Книги Якова - страница 59



В Смирне огромное количество польских евреев, прибывших сюда: кто просить милостыню – там, откуда они приехали, нищета, – кто по торговым делам, помельче, на пару золотых монет, и покрупнее – когда требуются сундуки или мешки. Они ходят туда-сюда, расспрашивают, занимаются коммерцией и вовсе не собираются возвращаться домой. Смирненские евреи смотрят на них с чувством превосходства, языка их не знают, общаются на древнееврейском (кто умеет) или по-турецки. Польских евреев можно узнать по более теплой одежде, грязной, обтерханной, нередко случайной, – ясно, что они полмира объехали. Сейчас волосы у них всклокочены, платье расстегнуто – слишком жарко.

Некоторые из богатых подольских купцов держат в Смирне своих представителей – те торгуют, ссуживают деньги, выдают гарантии и вообще в отсутствие хозяев присматривают за делами.

Многие из них, большинство, – последователи Шабтая Цви. Они этого вовсе не скрывают и открыто славят Мессию: здесь, в Турции, преследований опасаться не приходится, ведь султан терпим к другим религиям, если не проповедовать их чересчур рьяно. Эти евреи, в общем, прижились тут, сделались чуть похожи на турок, ведут себя свободно; другие, менее самоуверенные, по-прежнему носят еврейскую одежду, но среди подольской домотканости нет-нет да и мелькнет что-нибудь чужеземное, пестрое – какая-нибудь расшитая сумка, подстриженная по моде борода, турецкие туфли из мягкой кожи. Так вера проявляется во внешнем облике. Но также известно, что многие из тех, кто выглядит как самый что ни на есть настоящий еврей, также одержимы идеями саббатианства.

С ними со всеми и общаются Нахман и реб Мордке, потому что с ними легче договориться – они схожим образом воспринимают этот огромный красочный мир. Недавно встретили Нуссена, который тоже приехал с Подолья и чувствует себя в Смирне лучше, чем ее уроженцы.
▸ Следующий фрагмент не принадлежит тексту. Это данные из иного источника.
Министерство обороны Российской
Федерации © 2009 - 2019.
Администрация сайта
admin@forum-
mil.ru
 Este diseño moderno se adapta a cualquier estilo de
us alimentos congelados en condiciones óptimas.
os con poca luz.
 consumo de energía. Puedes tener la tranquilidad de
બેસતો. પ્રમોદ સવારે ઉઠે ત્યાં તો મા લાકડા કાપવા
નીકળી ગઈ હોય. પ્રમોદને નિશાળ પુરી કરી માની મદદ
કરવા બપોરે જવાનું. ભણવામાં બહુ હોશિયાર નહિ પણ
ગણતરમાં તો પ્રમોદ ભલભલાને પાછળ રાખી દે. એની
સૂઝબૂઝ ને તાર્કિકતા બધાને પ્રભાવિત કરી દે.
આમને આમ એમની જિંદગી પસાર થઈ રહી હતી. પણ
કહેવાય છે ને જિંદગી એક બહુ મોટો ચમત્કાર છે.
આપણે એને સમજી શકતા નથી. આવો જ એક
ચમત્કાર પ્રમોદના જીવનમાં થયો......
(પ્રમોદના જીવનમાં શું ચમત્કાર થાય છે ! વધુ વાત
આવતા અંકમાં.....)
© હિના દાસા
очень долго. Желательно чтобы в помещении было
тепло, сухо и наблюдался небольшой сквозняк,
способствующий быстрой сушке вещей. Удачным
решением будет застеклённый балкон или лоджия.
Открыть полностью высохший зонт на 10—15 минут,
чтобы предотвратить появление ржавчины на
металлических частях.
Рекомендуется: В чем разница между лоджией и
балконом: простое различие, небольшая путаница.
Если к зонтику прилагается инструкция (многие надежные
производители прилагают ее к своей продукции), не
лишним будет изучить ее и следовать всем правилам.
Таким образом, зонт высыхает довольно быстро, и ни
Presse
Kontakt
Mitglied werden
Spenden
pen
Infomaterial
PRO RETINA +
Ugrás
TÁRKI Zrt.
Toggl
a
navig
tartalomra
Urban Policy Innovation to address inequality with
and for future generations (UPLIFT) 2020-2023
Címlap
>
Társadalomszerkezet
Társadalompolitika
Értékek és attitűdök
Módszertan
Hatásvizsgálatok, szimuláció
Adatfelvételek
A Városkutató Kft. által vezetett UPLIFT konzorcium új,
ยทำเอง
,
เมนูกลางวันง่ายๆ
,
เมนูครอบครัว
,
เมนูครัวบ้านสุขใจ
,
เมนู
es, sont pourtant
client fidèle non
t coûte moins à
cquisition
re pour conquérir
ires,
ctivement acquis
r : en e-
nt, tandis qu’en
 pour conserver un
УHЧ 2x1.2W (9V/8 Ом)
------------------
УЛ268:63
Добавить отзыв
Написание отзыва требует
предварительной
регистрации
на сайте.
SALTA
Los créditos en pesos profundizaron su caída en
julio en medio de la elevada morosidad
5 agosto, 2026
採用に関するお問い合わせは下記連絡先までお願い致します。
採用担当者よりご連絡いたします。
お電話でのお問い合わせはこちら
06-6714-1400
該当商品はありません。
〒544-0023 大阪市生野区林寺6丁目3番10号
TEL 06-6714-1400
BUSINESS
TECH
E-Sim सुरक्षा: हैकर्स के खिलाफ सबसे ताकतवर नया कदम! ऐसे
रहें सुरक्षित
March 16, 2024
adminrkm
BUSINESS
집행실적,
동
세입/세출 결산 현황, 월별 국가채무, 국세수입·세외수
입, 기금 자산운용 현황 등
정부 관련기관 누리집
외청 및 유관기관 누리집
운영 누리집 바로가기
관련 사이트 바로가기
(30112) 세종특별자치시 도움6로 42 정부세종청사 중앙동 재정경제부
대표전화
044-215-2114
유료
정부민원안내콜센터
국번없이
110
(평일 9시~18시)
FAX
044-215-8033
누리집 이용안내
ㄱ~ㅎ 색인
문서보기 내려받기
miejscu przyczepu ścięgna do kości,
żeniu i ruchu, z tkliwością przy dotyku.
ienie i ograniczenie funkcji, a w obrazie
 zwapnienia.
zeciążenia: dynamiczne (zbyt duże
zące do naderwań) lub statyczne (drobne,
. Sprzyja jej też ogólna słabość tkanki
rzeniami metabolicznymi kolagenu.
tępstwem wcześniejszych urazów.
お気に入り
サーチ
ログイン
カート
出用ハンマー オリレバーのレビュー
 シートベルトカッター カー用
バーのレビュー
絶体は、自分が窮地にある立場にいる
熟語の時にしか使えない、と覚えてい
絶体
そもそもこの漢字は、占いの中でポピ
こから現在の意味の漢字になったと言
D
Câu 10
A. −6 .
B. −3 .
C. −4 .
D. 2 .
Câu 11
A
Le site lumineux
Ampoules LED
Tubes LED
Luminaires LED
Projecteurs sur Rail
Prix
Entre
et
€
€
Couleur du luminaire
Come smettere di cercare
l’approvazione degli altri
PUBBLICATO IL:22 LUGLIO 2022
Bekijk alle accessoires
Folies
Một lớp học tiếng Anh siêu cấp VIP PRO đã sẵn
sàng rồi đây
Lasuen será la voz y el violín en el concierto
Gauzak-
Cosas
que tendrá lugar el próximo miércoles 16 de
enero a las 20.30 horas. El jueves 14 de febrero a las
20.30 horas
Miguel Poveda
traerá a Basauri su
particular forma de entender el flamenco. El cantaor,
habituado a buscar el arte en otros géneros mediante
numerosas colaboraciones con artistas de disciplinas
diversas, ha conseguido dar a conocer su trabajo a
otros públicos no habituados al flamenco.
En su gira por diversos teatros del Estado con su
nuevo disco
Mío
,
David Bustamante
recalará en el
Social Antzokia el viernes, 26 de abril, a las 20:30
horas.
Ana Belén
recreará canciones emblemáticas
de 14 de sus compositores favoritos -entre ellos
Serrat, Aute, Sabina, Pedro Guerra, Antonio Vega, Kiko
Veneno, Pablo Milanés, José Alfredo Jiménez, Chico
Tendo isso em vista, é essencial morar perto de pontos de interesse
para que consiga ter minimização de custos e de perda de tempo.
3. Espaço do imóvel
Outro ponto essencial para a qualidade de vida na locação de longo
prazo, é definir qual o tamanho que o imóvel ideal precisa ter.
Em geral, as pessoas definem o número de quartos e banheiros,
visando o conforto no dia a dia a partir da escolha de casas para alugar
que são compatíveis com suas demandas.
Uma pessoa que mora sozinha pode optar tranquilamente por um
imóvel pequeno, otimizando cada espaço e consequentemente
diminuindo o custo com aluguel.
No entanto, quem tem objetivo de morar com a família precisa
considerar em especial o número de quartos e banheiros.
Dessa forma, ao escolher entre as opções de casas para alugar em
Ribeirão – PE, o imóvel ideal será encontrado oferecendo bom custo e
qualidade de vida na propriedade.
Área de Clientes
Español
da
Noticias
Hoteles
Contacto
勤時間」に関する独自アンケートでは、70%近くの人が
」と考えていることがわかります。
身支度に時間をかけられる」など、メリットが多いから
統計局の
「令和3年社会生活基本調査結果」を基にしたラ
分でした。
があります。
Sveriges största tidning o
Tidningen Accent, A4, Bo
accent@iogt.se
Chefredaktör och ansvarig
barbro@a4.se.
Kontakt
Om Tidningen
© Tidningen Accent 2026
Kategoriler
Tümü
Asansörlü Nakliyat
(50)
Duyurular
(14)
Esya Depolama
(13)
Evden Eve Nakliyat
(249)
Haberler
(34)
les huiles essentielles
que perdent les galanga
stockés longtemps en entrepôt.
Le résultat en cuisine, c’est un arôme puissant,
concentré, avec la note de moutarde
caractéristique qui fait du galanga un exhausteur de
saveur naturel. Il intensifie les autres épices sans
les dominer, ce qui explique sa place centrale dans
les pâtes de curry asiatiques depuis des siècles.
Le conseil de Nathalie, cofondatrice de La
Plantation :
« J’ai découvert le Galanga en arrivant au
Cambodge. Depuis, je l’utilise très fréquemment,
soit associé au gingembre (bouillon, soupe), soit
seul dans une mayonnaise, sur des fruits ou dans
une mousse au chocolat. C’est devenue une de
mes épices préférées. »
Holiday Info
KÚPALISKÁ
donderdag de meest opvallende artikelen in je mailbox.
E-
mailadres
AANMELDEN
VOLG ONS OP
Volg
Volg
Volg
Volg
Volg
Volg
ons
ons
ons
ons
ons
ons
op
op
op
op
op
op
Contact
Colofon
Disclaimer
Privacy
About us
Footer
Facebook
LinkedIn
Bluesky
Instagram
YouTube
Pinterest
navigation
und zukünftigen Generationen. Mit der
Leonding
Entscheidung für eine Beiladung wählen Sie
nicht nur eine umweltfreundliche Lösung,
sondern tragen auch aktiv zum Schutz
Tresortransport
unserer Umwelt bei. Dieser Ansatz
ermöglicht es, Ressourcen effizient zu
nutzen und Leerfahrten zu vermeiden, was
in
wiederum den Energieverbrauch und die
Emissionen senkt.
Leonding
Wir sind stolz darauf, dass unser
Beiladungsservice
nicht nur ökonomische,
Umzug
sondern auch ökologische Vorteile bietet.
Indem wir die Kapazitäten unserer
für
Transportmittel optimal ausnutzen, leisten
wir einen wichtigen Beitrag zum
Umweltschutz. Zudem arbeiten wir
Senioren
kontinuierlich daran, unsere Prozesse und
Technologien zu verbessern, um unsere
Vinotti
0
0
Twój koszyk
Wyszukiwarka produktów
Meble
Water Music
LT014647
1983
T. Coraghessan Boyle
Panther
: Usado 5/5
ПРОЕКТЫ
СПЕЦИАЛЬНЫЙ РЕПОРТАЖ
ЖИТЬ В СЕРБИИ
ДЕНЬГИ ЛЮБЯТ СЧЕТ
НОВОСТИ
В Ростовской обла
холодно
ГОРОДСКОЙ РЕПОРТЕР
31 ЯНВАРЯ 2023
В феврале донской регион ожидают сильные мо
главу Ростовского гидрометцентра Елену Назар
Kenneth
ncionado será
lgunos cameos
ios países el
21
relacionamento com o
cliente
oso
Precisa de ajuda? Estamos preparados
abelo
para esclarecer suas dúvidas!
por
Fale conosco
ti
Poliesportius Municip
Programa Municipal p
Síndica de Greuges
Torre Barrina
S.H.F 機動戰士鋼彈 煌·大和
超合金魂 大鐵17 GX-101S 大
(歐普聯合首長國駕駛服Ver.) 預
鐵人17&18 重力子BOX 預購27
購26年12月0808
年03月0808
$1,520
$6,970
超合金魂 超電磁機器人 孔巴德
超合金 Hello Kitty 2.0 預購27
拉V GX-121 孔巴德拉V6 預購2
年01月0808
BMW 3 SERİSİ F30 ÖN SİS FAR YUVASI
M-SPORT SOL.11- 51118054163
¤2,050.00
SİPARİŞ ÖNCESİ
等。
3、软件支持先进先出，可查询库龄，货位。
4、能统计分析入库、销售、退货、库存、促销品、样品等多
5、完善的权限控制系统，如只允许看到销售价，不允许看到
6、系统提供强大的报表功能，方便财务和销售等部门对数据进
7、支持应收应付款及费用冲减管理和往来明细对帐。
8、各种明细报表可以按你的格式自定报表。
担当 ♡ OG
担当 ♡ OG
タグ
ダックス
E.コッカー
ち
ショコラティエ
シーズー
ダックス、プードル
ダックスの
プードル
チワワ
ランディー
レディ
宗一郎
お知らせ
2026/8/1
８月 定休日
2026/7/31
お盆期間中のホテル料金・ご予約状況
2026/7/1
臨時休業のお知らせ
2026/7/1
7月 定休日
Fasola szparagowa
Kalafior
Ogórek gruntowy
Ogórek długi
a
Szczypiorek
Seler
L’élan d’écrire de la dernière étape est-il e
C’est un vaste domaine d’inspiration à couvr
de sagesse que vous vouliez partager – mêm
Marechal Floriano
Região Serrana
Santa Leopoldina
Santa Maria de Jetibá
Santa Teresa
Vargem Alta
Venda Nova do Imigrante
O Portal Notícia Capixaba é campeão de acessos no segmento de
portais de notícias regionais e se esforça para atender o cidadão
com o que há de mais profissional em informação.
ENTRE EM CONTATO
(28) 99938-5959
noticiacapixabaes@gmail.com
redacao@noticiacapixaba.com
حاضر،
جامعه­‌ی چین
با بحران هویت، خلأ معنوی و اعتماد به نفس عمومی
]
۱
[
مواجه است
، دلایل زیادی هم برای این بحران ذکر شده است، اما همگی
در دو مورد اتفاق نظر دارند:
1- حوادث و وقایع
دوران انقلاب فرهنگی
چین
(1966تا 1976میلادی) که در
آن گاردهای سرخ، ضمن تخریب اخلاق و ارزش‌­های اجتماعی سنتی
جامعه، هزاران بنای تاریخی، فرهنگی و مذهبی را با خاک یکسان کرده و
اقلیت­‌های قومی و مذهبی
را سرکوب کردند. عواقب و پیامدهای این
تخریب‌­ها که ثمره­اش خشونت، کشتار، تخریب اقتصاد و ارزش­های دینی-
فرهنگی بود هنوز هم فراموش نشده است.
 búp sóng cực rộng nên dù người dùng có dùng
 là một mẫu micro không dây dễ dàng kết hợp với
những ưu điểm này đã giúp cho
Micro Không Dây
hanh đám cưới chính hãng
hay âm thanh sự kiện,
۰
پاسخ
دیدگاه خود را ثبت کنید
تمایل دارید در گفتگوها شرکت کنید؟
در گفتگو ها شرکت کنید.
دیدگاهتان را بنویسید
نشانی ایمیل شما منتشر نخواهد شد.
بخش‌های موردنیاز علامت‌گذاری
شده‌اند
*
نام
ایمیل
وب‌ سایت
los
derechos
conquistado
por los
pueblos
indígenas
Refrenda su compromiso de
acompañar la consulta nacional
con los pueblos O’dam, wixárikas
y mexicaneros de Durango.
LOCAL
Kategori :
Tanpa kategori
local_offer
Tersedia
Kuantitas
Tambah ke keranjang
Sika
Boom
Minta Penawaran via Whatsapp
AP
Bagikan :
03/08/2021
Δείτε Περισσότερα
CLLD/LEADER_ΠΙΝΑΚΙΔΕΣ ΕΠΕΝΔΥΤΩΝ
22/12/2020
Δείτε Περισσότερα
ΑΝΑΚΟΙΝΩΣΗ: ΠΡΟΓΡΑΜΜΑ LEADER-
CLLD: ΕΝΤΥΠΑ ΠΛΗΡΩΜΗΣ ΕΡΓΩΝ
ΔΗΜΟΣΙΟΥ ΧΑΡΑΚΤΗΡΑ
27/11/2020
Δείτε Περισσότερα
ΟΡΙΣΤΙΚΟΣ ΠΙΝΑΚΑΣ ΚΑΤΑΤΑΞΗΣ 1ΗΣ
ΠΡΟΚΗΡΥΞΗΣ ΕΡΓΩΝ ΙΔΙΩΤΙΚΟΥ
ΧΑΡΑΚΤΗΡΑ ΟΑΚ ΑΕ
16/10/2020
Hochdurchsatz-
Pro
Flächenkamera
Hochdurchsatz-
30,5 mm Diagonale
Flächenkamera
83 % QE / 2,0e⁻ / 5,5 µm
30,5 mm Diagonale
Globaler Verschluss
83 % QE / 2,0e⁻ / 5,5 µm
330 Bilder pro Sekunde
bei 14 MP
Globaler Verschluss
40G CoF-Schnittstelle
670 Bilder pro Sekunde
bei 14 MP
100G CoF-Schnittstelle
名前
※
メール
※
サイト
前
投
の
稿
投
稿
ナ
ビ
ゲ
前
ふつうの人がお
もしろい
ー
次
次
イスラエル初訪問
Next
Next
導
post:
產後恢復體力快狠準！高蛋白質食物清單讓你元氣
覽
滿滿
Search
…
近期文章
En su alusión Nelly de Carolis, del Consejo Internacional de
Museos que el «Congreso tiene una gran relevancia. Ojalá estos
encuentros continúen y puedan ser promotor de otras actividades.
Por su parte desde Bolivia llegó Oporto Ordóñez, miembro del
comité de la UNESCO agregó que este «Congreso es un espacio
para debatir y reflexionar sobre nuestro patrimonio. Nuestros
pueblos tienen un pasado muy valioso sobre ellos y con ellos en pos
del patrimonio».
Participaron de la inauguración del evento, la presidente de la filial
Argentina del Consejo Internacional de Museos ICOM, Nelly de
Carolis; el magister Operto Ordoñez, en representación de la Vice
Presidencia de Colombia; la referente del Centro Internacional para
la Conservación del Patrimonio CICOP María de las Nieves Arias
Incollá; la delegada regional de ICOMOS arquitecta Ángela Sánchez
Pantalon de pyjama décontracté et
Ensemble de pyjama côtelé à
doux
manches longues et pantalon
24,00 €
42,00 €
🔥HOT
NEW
Одноглазый Нуссен, сын львовского шорника Арона, скупает крашеную кожу, мягкую, нежную, с тиснением. Кожу эту он пакует в тюки и организует отправку на север. Часть оставляет в Бухаресте, Видине и Джурджу, часть отсылает дальше, в Польшу. Во Львов привозят ровно столько, сколько нужно для успешной работы мастерской его сыновей, которые изготавливают кожаные обложки для книг, портмоне и кошельки. Нуссен подвижный и нервный, говорит быстро, на нескольких языках сразу. В те редкие моменты, когда он улыбается, можно увидеть ровные, белоснежные зубы – запоминающаяся картина, потому что лицо его тогда становится красивым. Нуссен всех здесь знает. Ловко лавирует между прилавками, по узким улочкам, так, чтобы не столкнуться с тележкой или ослом. Его единственная слабость – женщины. Он не может устоять ни перед одной и из-за этого вечно попадает в неприятности, да и денег на обратный путь скопить не удается.

Благодаря Нуссену реб Мордке и Нахман попадают к Иссахару из Подгайцев; Нуссен ведет их, гордый, что лично знаком с мудрецом.

Школа Иссахара – двухэтажное здание в турецком квартале, узкое и высокое. Посреди прохладного дворика растет апельсиновое дерево, дальше – сад со старыми оливами, в тени которых любят отдыхать бездомные псы. Все желтые, словно произошли из одного рода, от одной собачьей Евы. Их гоняют, швыряют камни. Сонные собаки неохотно и вяло выходят из тени, глядя на людей как на вечный крест, который им приходится нести.

Внутри прохладно и темновато. Иссахар сердечно приветствует реб Мордке, подбородок у него дрожит от волнения: двое чуть сгорбленных стариков, положив руки друг другу на плечи, делают круг, словно исполняют танец белых облаков, которые, притворяясь бородами, висят на их губах. Они топчутся, похожие друг на друга, хотя Иссахар худосочнее и бледнее – видно, редко бывает на солнце.